* FRAGMENTO PROPUESTO *
LA PRIMERA DÉCADA DEL SIGLO XXI

1

ESTADOS UNIDOS

10/1/2004

La evolución de la guerra

Samuel P. Huntington, autor del célebre ensayo sobre el choque de las civilizaciones, ha entrado en el año 2004 con el pie derecho. El Foreign Office (Ministerio de Asuntos Exteriores británico) ha hecho público un documento en el que afirma que las batallas ideológicas de la guerra fría probablemente dejarán paso ahora a las confrontaciones derivadas de la religión y la cultura. El documento, que es una pieza de coleccionista dada la escasa publicidad con la que la diplomacia británica suele envolver sus preocupaciones, añade que una vez que las creencias religiosas se están convirtiendo en una fuerza fundamental en las relaciones internacionales, la cuestión afectará sobre todo a las relaciones entre las democracias occidentales y algunos países o grupos islámicos. Huntington no podía tener una crítica más favorable.
La guerra ha cambiado, y no solo en su aspecto tecnológico. Los europeos, por ejemplo, consideran que las guerras de religión las enterraron con la Paz de Westfalia, que en 1648 puso fin a la guerra de los Treinta Años. Westfalia no solo significó la puntilla para el Sacro Imperio, sino que fue el inicio del sistema de relaciones internacionales todavía vigente y basado en el Estado.
El Sacro Imperio se gastó una fortuna en su empeño por liberar Europa de protestantes y judíos; sin embargo, los estadistas, apelando a la razón de Estado, redujeron la religión a un recurso que se utilizaría según la ventaja táctica que brindara en las relaciones con el extranjero. Pero si la religión ya no es de armas tomar en Europa, ¿por qué, entonces, la insistencia en incluir el cristianismo en el prólogo de la primera Constitución europea?
La guerra, en cualquier caso, ha cambiado. Primero, como afirma Huntington, fue un asunto de reyes y príncipes; o mejor dicho, una disputa que tenían que resolver los que no eran príncipes. Este patrón de la guerra desapareció con la Revolución francesa, con la que el frente militar se situó entre las naciones. Y la guerra entre naciones fue reemplazada en el siglo XX por los conflictos ideológicos: primero, entre comunismo, fascismo y democracia; y después, en la guerra fría, entre comunismo y democracia.

* LO QUE HARÁS *
1: Indica si cada afirmación concuerda con el texto sobre la evolución de la guerra y justifica la respuesta citando literalmente las palabras decisivas. (a) La Paz de Westfalia puso fin a la guerra de los Treinta Años en 1648. (b) La diplomacia británica suele dar amplia publicidad a sus preocupaciones. (c) En el siglo XX, la guerra entre naciones fue reemplazada por los conflictos ideológicos.
2: Reproduce el fragmento del texto sobre la evolución de la guerra que empieza en las palabras "Samuel P. Huntington, autor" y termina tras "crítica más favorable.", sustituyendo "documento" por "informe".
3: Retoma el texto sobre la evolución de la guerra y continúalo a partir del punto en que se detiene.

* DATOS PROPORCIONADOS *
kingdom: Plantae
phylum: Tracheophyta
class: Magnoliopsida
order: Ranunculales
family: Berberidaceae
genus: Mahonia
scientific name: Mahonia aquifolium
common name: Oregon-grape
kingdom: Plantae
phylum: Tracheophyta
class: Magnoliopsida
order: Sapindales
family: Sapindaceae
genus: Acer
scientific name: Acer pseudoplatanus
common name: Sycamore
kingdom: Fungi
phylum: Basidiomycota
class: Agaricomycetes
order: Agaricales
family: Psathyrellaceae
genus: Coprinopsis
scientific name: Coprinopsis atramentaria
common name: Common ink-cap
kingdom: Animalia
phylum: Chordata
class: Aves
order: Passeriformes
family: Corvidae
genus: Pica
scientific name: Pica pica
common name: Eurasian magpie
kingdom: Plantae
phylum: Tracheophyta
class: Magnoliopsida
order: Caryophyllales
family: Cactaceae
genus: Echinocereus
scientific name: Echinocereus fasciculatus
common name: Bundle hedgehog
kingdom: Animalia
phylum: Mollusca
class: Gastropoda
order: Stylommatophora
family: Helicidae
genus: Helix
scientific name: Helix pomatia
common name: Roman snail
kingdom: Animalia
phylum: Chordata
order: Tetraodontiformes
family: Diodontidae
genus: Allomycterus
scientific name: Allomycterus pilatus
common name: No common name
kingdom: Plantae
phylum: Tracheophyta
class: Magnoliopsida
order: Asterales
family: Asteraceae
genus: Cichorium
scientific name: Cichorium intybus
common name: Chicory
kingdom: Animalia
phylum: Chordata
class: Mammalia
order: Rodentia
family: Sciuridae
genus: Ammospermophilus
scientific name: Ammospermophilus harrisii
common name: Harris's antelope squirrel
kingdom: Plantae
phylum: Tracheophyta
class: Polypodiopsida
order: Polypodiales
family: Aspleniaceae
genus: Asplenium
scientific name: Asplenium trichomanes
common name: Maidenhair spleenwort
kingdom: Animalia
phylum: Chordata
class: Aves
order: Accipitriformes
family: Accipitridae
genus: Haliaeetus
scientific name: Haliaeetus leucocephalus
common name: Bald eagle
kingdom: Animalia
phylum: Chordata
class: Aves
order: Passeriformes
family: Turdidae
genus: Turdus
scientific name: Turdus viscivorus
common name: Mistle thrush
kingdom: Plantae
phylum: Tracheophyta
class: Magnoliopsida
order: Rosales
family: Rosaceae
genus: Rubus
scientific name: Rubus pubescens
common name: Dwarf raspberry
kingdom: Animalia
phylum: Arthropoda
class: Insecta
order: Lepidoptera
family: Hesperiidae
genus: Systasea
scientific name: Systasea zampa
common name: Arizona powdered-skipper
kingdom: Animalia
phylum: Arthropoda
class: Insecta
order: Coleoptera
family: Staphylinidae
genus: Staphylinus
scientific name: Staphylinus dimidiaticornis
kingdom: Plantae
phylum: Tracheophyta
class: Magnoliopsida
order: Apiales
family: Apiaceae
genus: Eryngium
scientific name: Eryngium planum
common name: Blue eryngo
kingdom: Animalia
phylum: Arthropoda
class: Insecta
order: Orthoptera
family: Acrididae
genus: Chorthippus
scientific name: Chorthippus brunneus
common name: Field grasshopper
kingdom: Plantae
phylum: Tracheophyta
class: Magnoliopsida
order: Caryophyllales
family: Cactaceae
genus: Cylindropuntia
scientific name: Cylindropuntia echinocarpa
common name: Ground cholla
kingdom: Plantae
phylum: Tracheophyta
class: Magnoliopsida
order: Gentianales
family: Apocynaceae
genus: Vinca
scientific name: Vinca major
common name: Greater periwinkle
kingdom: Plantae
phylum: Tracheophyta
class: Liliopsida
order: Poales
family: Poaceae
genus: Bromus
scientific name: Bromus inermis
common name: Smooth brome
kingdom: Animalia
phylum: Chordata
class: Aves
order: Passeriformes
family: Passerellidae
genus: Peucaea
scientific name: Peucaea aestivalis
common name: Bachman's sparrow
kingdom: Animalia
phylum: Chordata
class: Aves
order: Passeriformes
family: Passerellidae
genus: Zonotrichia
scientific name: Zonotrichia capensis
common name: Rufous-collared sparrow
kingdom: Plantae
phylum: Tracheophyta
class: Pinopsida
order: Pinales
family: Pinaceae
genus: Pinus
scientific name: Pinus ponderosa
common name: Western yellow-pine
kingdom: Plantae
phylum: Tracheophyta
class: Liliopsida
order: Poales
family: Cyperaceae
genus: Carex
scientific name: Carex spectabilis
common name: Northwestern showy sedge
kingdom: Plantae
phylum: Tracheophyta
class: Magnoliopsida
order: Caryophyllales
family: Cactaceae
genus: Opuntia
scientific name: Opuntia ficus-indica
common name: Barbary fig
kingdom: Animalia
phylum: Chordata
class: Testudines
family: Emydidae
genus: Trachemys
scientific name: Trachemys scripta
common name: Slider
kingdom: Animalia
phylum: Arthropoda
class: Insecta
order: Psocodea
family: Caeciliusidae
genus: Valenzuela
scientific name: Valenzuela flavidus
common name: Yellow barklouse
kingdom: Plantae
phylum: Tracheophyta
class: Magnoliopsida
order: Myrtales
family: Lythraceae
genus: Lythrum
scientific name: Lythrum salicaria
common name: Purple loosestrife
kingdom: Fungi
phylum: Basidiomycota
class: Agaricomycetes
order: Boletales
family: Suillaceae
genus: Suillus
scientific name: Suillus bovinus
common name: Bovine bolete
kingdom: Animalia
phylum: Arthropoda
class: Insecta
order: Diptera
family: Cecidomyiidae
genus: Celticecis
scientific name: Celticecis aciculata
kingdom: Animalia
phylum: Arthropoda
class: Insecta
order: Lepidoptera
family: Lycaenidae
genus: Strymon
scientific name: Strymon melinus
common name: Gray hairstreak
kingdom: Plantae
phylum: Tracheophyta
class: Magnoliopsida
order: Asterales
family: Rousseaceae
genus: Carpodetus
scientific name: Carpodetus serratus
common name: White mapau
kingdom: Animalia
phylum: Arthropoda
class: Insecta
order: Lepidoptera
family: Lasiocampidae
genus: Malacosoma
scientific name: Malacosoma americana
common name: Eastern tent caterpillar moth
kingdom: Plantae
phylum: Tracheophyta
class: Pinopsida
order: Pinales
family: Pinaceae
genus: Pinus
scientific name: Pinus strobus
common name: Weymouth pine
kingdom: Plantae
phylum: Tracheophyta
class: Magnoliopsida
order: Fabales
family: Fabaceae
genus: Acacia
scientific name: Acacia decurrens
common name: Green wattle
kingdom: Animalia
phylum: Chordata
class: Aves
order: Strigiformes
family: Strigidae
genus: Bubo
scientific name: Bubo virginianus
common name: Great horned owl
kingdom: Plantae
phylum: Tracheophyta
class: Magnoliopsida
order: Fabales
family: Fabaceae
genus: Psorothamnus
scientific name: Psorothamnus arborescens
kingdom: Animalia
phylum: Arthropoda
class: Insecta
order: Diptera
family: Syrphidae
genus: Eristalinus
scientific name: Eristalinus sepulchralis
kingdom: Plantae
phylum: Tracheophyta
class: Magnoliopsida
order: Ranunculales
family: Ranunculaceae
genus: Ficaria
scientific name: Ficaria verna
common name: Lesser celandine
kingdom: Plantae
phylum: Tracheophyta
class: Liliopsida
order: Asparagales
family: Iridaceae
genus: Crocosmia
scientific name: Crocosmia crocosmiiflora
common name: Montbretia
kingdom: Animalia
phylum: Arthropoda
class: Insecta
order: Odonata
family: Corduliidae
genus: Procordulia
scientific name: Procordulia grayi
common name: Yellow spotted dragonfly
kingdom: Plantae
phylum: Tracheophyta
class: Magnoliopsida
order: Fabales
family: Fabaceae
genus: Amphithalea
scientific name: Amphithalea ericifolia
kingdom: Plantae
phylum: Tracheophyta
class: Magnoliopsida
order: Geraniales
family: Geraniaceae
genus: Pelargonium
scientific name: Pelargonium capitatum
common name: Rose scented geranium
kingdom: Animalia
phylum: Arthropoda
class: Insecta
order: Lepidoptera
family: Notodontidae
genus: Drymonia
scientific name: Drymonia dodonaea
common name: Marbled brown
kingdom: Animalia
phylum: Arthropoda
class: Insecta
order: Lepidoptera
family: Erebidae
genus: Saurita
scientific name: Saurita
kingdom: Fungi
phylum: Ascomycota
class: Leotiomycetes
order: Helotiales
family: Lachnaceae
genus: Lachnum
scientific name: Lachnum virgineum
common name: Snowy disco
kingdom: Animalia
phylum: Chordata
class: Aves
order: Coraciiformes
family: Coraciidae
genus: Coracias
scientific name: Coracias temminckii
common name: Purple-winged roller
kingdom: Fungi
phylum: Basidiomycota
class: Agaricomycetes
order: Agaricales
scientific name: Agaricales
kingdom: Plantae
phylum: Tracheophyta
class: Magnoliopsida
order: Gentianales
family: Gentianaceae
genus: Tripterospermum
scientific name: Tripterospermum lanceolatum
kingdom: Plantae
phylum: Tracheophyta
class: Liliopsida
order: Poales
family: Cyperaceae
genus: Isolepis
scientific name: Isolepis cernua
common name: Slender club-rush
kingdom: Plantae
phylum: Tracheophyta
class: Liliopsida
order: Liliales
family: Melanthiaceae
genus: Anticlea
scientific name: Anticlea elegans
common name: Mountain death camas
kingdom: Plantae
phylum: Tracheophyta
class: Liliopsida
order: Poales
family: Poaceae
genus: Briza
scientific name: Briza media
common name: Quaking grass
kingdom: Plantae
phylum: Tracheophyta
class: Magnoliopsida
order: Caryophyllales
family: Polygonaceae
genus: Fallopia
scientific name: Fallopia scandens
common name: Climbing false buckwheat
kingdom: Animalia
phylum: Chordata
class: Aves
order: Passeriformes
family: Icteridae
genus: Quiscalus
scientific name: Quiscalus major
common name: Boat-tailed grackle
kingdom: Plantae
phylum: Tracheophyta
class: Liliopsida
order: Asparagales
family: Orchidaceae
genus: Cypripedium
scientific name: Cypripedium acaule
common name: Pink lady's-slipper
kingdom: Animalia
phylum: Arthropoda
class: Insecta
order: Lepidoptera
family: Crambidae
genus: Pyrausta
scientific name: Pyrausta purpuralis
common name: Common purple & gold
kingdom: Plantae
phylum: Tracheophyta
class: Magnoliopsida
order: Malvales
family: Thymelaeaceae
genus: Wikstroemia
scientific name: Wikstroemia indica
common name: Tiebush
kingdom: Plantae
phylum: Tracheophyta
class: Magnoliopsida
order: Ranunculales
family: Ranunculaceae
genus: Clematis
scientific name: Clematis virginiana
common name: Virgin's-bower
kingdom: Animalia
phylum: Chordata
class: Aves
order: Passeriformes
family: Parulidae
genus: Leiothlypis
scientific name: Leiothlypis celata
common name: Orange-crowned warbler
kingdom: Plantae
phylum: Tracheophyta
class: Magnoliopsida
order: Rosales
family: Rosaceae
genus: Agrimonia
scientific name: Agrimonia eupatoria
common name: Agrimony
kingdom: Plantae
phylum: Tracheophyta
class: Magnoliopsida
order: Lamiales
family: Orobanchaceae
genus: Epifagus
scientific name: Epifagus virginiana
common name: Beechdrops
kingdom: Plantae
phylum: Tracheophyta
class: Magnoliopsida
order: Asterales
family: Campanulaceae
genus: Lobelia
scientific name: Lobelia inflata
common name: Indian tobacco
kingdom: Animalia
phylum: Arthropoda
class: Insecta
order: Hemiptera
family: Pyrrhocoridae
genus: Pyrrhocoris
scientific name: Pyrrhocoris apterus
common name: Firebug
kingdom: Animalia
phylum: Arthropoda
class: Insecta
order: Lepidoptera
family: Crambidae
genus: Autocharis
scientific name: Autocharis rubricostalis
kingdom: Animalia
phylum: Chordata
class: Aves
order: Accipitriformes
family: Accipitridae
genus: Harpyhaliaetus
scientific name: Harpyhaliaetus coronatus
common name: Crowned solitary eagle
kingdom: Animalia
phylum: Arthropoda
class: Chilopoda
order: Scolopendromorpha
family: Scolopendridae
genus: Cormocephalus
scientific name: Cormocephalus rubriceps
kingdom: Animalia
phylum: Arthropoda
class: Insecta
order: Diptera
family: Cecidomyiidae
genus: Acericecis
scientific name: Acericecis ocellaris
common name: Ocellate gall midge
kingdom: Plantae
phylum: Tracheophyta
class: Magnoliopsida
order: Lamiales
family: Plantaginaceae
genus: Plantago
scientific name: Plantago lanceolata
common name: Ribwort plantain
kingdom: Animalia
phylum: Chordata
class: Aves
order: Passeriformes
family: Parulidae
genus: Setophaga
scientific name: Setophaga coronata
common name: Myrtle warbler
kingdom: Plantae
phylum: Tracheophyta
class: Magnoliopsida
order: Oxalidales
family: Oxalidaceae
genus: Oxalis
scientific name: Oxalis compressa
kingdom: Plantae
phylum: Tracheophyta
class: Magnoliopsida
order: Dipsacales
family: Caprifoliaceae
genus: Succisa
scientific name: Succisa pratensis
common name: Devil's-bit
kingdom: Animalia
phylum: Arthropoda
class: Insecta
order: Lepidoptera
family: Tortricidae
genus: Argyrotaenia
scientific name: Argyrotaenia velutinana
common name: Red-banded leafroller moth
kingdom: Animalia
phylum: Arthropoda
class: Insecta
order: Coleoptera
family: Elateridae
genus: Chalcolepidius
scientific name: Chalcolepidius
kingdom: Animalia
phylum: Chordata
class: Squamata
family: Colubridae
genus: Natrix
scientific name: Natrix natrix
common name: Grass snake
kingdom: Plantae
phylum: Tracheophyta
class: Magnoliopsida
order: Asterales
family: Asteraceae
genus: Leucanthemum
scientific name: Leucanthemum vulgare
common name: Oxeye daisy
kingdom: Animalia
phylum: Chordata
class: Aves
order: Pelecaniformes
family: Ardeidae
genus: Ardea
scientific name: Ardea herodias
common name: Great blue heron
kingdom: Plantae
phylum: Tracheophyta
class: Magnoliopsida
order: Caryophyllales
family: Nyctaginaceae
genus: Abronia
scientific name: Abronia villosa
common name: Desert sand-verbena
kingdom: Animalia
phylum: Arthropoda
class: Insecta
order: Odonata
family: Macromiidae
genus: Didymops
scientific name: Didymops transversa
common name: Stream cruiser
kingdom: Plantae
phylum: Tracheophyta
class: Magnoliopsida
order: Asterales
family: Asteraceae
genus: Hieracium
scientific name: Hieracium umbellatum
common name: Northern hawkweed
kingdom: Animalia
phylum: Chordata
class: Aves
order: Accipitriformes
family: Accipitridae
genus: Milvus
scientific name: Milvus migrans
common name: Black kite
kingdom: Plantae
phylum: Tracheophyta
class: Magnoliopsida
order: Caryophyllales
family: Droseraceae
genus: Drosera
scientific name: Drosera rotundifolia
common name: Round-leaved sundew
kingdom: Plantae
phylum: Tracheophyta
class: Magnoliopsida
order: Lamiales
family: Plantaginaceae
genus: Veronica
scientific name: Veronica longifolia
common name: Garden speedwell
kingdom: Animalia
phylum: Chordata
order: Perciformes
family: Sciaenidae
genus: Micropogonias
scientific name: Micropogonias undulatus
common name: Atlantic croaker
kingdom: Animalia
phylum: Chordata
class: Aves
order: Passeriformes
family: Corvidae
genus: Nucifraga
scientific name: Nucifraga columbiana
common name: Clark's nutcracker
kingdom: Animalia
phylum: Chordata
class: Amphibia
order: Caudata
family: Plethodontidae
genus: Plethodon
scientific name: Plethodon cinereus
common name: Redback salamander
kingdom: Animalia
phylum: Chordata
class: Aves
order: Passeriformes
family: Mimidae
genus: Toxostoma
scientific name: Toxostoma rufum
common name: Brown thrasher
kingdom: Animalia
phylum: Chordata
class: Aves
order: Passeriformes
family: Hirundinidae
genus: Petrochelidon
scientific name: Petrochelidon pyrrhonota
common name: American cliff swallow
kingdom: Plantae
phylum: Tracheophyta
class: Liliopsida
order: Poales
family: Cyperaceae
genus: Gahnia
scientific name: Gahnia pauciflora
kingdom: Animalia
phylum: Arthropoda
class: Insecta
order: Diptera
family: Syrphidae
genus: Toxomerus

* RESPUESTAS DEL EJERCICIO *
1:
(a) Sí: "que en 1648 puso fin a la guerra de los Treinta Años".
(b) No: "dada la escasa publicidad con la que la diplomacia británica suele envolver sus preocupaciones".
(c) Sí: "Y la guerra entre naciones fue reemplazada en el siglo XX por los conflictos ideológicos".

2:
Samuel P. Huntington, autor del célebre ensayo sobre el choque de las civilizaciones, ha entrado en el año 2004 con el pie derecho. El Foreign Office (Ministerio de Asuntos Exteriores británico) ha hecho público un informe en el que afirma que las batallas ideológicas de la guerra fría probablemente dejarán paso ahora a las confrontaciones derivadas de la religión y la cultura. El informe, que es una pieza de coleccionista dada la escasa publicidad con la que la diplomacia británica suele envolver sus preocupaciones, añade que una vez que las creencias religiosas se están convirtiendo en una fuerza fundamental en las relaciones internacionales, la cuestión afectará sobre todo a las relaciones entre las democracias occidentales y algunos países o grupos islámicos. Huntington no podía tener una crítica más favorable.

3:
La religión, sin embargo, no ha esperado a que Huntington la devolviera al frente. El siglo XX, por ejemplo, es una buena muestra. La guerra fría fue un conflicto entre dos concepciones ideológicas bien distintas del mundo, pero la religión no se tomó vacaciones en un conflicto en el que Ronald Reagan rebautizó a la Unión Soviética atea como «el imperio del mal». Y puede que la religión no explique del todo las guerras que destruyeron la antigua Yugoslavia, integrada por católicos, cristianos ortodoxos y musulmanes, pero ayuda a entenderlas, ya que los fundamentalistas nunca han sido mancos.
Después de la caída del muro de Berlín los conflictos se han disparado entre distintas etnias o diferentes religiones. No todo el mundo, sin embargo, rubrica el pronóstico de Huntington de que «el conflicto entre civilizaciones será la última fase de la evolución del conflicto en el mundo moderno».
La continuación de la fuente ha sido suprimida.